When Juan Clavijo, senior consultant at ORS Impact, emailed R for the Rest of Us in early 2020, he wanted to know if we could help with reports they were preparing on outreach efforts during the decennial U.S. Census. They would be producing over 50 reports and knew they needed help to automate the process.

ORS Impact, a Seattle-based consulting firm, had partnered with the Democracy Funders Collaborative to identify, analyze, and report on a range of efforts across the country to ensure that all people were counted during the 2020 Census, specifically historically undercounted populations. The reports that would result from this project would be done for all U.S. states. In thinking about the manual work involved in producing these reports, the ORS team thought there had to be a better way.

One of the most challenging parts of the project was that the reports would combine both quantitative data (information on the size of so-called hard-to-count populations) and qualitative data (descriptions of how non-profits did on-the-ground outreach). The ORS team knew that R could handle the quantitative data. Could it also handle the qualitative data?

The answer, of course, was yes.

Working together with the R for the Rest of Us team, we developed a collaborative approach to developing these reports.

We set up a shared Google Drive folder where ORS staff posted both quantitative and qualitative data.
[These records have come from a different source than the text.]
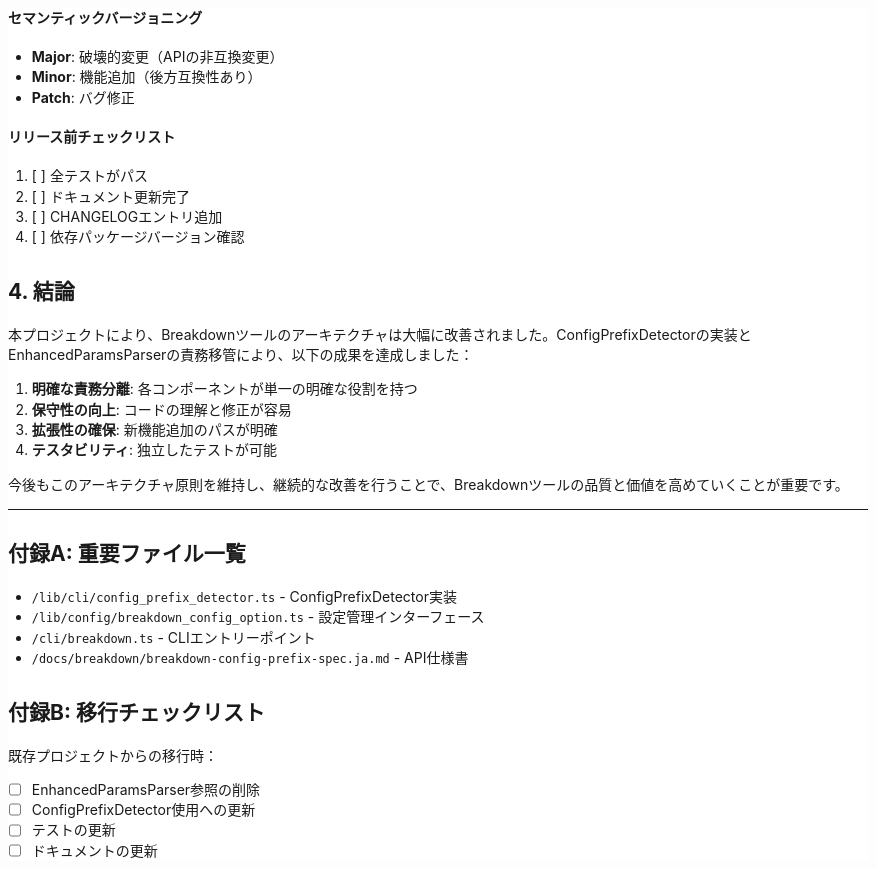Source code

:#### セマンティックバージョニング

- **Major**: 破壊的変更（APIの非互換変更）
- **Minor**: 機能追加（後方互換性あり）
- **Patch**: バグ修正

#### リリース前チェックリスト

1. [ ] 全テストがパス
2. [ ] ドキュメント更新完了
3. [ ] CHANGELOGエントリ追加
4. [ ] 依存パッケージバージョン確認

## 4. 結論

本プロジェクトにより、Breakdownツールのアーキテクチャは大幅に改善されました。ConfigPrefixDetectorの実装とEnhancedParamsParserの責務移管により、以下の成果を達成しました：

1. **明確な責務分離**: 各コンポーネントが単一の明確な役割を持つ
2. **保守性の向上**: コードの理解と修正が容易
3. **拡張性の確保**: 新機能追加のパスが明確
4. **テスタビリティ**: 独立したテストが可能

今後もこのアーキテクチャ原則を維持し、継続的な改善を行うことで、Breakdownツールの品質と価値を高めていくことが重要です。

---

## 付録A: 重要ファイル一覧

- `/lib/cli/config_prefix_detector.ts` - ConfigPrefixDetector実装
- `/lib/config/breakdown_config_option.ts` - 設定管理インターフェース
- `/cli/breakdown.ts` - CLIエントリーポイント
- `/docs/breakdown/breakdown-config-prefix-spec.ja.md` - API仕様書

## 付録B: 移行チェックリスト

既存プロジェクトからの移行時：

- [ ] EnhancedParamsParser参照の削除
- [ ] ConfigPrefixDetector使用への更新
- [ ] テストの更新
- [ ] ドキュメントの更新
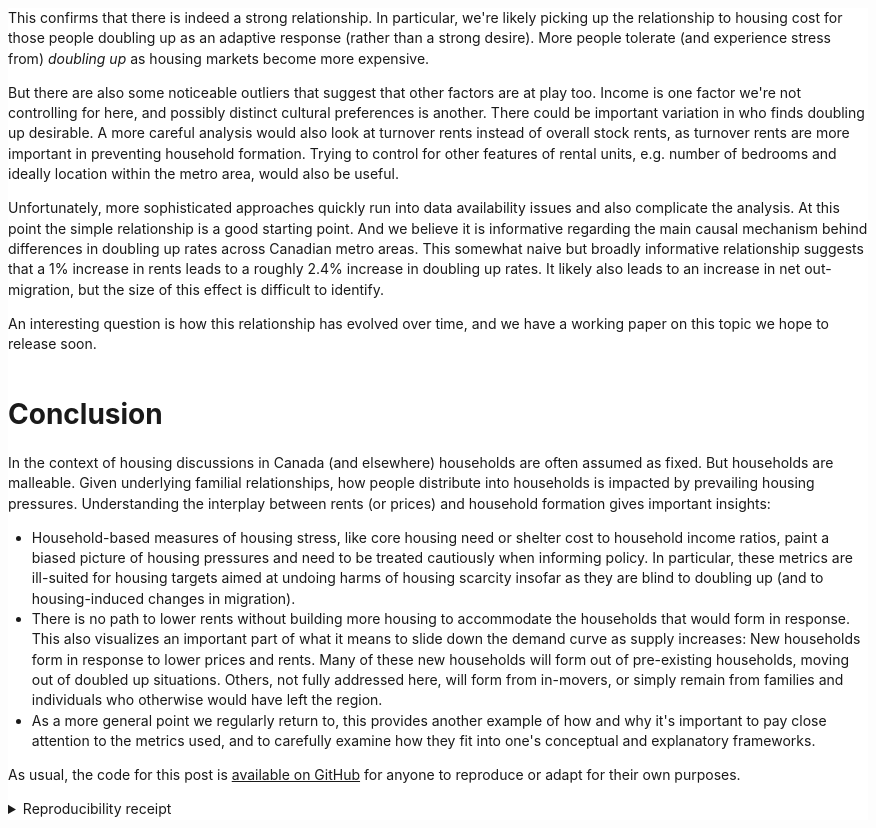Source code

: 
This confirms that there is indeed a strong relationship. In particular, we're likely picking up the relationship to housing cost for those people doubling up as an adaptive response (rather than a strong desire). More people tolerate (and experience stress from) *doubling up* as housing markets become more expensive.

But there are also some noticeable outliers that suggest that other factors are at play too. Income is one factor we're not controlling for here, and possibly distinct cultural preferences is another. There could be important variation in who finds doubling up desirable. A more careful analysis would also look at turnover rents instead of overall stock rents, as turnover rents are more important in preventing household formation. Trying to control for other features of rental units, e.g. number of bedrooms and ideally location within the metro area, would also be useful.

Unfortunately, more sophisticated approaches quickly run into data availability issues and also complicate the analysis. At this point the simple relationship is a good starting point. And we believe it is informative regarding the main causal mechanism behind differences in doubling up rates across Canadian metro areas. This somewhat naive but broadly informative relationship suggests that a 1% increase in rents leads to a roughly 2.4% increase in doubling up rates. It likely also leads to an increase in net out-migration, but the size of this effect is difficult to identify.

An interesting question is how this relationship has evolved over time, and we have a working paper on this topic we hope to release soon.

# Conclusion

In the context of housing discussions in Canada (and elsewhere) households are often assumed as fixed. But households are malleable. Given underlying familial relationships, how people distribute into households is impacted by prevailing housing pressures. Understanding the interplay between rents (or prices) and household formation gives important insights:

-   Household-based measures of housing stress, like core housing need or shelter cost to household income ratios, paint a biased picture of housing pressures and need to be treated cautiously when informing policy. In particular, these metrics are ill-suited for housing targets aimed at undoing harms of housing scarcity insofar as they are blind to doubling up (and to housing-induced changes in migration).
-   There is no path to lower rents without building more housing to accommodate the households that would form in response. This also visualizes an important part of what it means to slide down the demand curve as supply increases: New households form in response to lower prices and rents. Many of these new households will form out of pre-existing households, moving out of doubled up situations. Others, not fully addressed here, will form from in-movers, or simply remain from families and individuals who otherwise would have left the region.
-   As a more general point we regularly return to, this provides another example of how and why it's important to pay close attention to the metrics used, and to carefully examine how they fit into one's conceptual and explanatory frameworks.


As usual, the code for this post is [available on GitHub](https://github.com/mountainMath/mountain_doodles/blob/main/posts/2024-06-04-doubling-up-distinguishing-families-from-households/index.qmd) for anyone to reproduce or adapt for their own purposes.


<details><summary>Reproducibility receipt</summary></details>





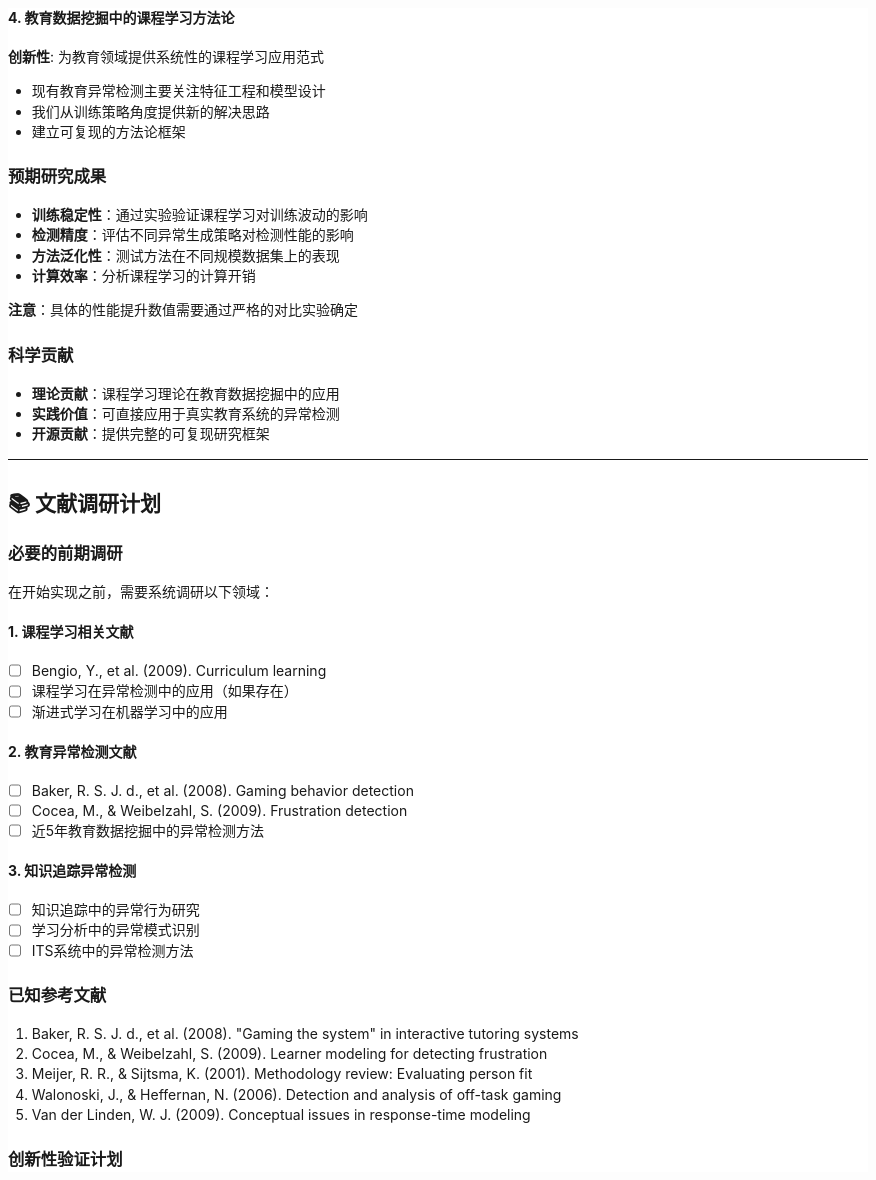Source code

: #### 4. **教育数据挖掘中的课程学习方法论**
**创新性**: 为教育领域提供系统性的课程学习应用范式
- 现有教育异常检测主要关注特征工程和模型设计
- 我们从训练策略角度提供新的解决思路
- 建立可复现的方法论框架

### 预期研究成果
- **训练稳定性**：通过实验验证课程学习对训练波动的影响
- **检测精度**：评估不同异常生成策略对检测性能的影响
- **方法泛化性**：测试方法在不同规模数据集上的表现
- **计算效率**：分析课程学习的计算开销

**注意**：具体的性能提升数值需要通过严格的对比实验确定

### 科学贡献
- **理论贡献**：课程学习理论在教育数据挖掘中的应用
- **实践价值**：可直接应用于真实教育系统的异常检测
- **开源贡献**：提供完整的可复现研究框架

---

## 📚 文献调研计划

### 必要的前期调研
在开始实现之前，需要系统调研以下领域：

#### 1. 课程学习相关文献
- [ ] Bengio, Y., et al. (2009). Curriculum learning
- [ ] 课程学习在异常检测中的应用（如果存在）
- [ ] 渐进式学习在机器学习中的应用

#### 2. 教育异常检测文献
- [ ] Baker, R. S. J. d., et al. (2008). Gaming behavior detection
- [ ] Cocea, M., & Weibelzahl, S. (2009). Frustration detection
- [ ] 近5年教育数据挖掘中的异常检测方法

#### 3. 知识追踪异常检测
- [ ] 知识追踪中的异常行为研究
- [ ] 学习分析中的异常模式识别
- [ ] ITS系统中的异常检测方法

### 已知参考文献
1. Baker, R. S. J. d., et al. (2008). "Gaming the system" in interactive tutoring systems
2. Cocea, M., & Weibelzahl, S. (2009). Learner modeling for detecting frustration
3. Meijer, R. R., & Sijtsma, K. (2001). Methodology review: Evaluating person fit
4. Walonoski, J., & Heffernan, N. (2006). Detection and analysis of off-task gaming
5. Van der Linden, W. J. (2009). Conceptual issues in response-time modeling

### 创新性验证计划
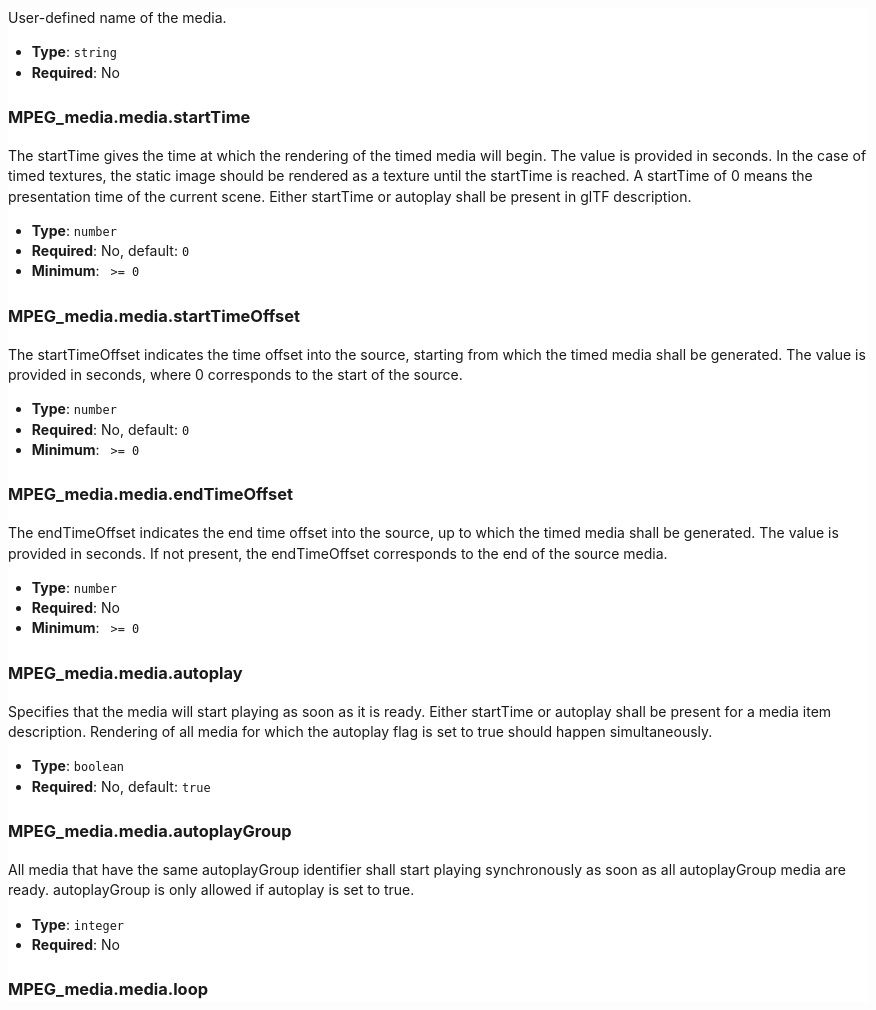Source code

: User-defined name of the media. 

* **Type**: `string`
* **Required**: No

### MPEG_media.media.startTime

The startTime gives the time at which the rendering of the timed media will begin. The value is provided in seconds. In the case of timed textures, the static image should be rendered as a texture until the startTime is reached. A startTime of 0 means the presentation time of the current scene. Either startTime or autoplay shall be present in glTF description.

* **Type**: `number`
* **Required**: No, default: `0`
* **Minimum**: ` >= 0`

### MPEG_media.media.startTimeOffset

The startTimeOffset indicates the time offset into the source, starting from which the timed media shall be generated. The value is provided in seconds, where 0 corresponds to the start of the source.

* **Type**: `number`
* **Required**: No, default: `0`
* **Minimum**: ` >= 0`

### MPEG_media.media.endTimeOffset

The endTimeOffset indicates the end time offset into the source, up to which the timed media shall be generated. The value is provided in seconds. If not present, the endTimeOffset corresponds to the end of the source media.

* **Type**: `number`
* **Required**: No
* **Minimum**: ` >= 0`

### MPEG_media.media.autoplay

Specifies that the media will start playing as soon as it is ready. Either startTime or autoplay shall be present for a media item description. Rendering of all media for which the autoplay flag is set to true should happen simultaneously.

* **Type**: `boolean`
* **Required**: No, default: `true`

### MPEG_media.media.autoplayGroup

All media that have the same autoplayGroup identifier shall start playing synchronously as soon as all autoplayGroup media are ready. autoplayGroup is only allowed if autoplay is set to true.

* **Type**: `integer`
* **Required**: No

### MPEG_media.media.loop
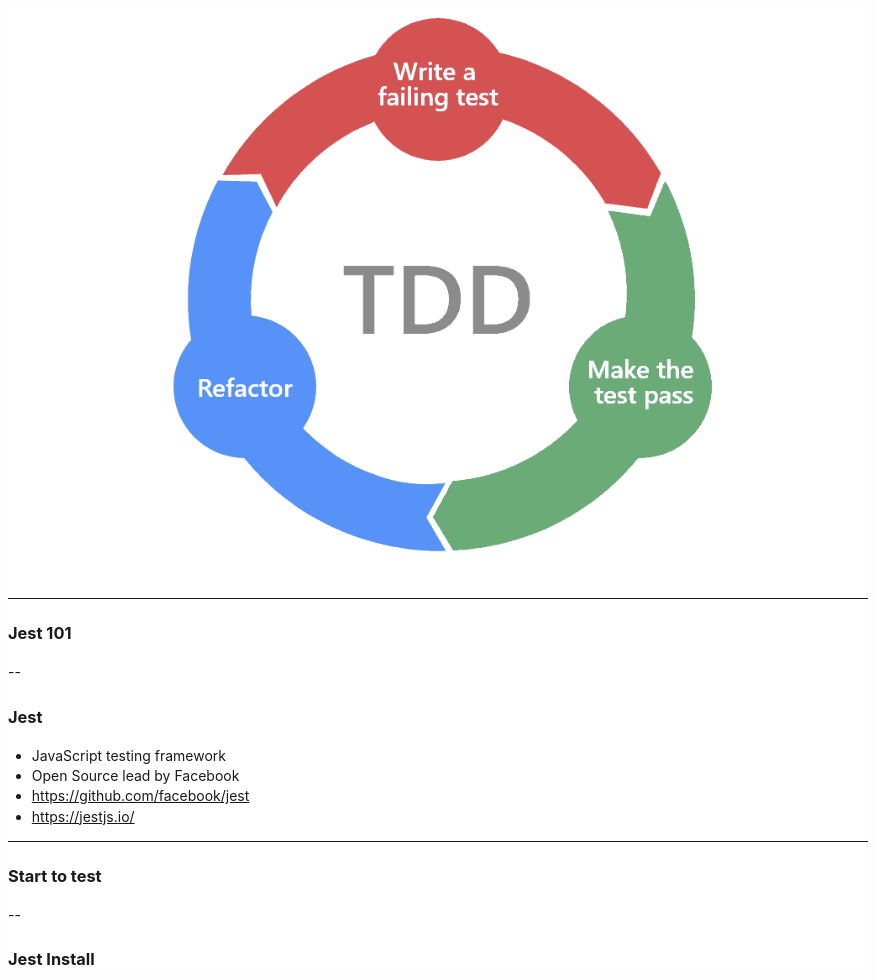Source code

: ![](img/tdd.png)

---

### Jest 101

--

### Jest

- JavaScript testing framework
- Open Source lead by Facebook
- https://github.com/facebook/jest
- https://jestjs.io/

---

### Start to test

--

### Jest Install
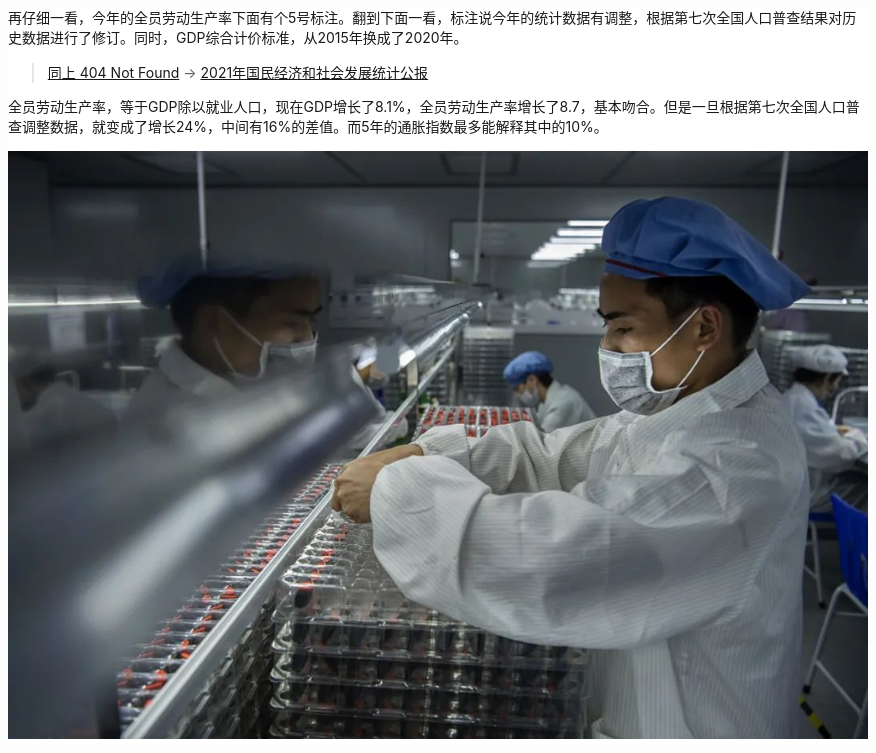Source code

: 





再仔细一看，今年的全员劳动生产率下面有个5号标注。翻到下面一看，标注说今年的统计数据有调整，根据第七次全国人口普查结果对历史数据进行了修订。同时，GDP综合计价标准，从2015年换成了2020年。


> [同上 404 Not Found](http://www.stats.gov.cn/tjsj/zxfb/202202/t20220227_1827960.html)
> -> [2021年国民经济和社会发展统计公报](http://www.stats.gov.cn/sj/zxfb/202302/t20230203_1901393.html)








全员劳动生产率，等于GDP除以就业人口，现在GDP增长了8.1%，全员劳动生产率增长了8.7，基本吻合。但是一旦根据第七次全国人口普查调整数据，就变成了增长24%，中间有16%的差值。而5年的通胀指数最多能解释其中的10%。







![](/images/btnews/0401_0500/0401/1f528ed9-1798-48aa-831a-43dc825f3136.jpg)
We brought in the quantitative data, in the form of Excel spreadsheets, and combined it with other data sources to create high-quality charts and maps.

And we brought in the qualitative data in the form of Word documents that laid out descriptions of outreach efforts in each state. By creating a Word template that the ORS team used, the process of bringing in the qualitative data was completely automated. As ORS wrote up their findings for each state, the R for the Rest of Us team was able to generate reports in a matter of seconds. Not only that, but as ORS needed to make revisions, we re-created all new reports at once without needing to touch every individual report.

The 52 reports that came out of this project have helped ORS Impact and the Democracy Funders Network to achieve their goals — and more. The reports are attractive and communicate effectively, and were completed without the agonizing manual work that Juan and his team feared might be required. Working with quantitative and qualitative data, an automated process of report creation, an attractive and effective end product: it’s all possible when working with R.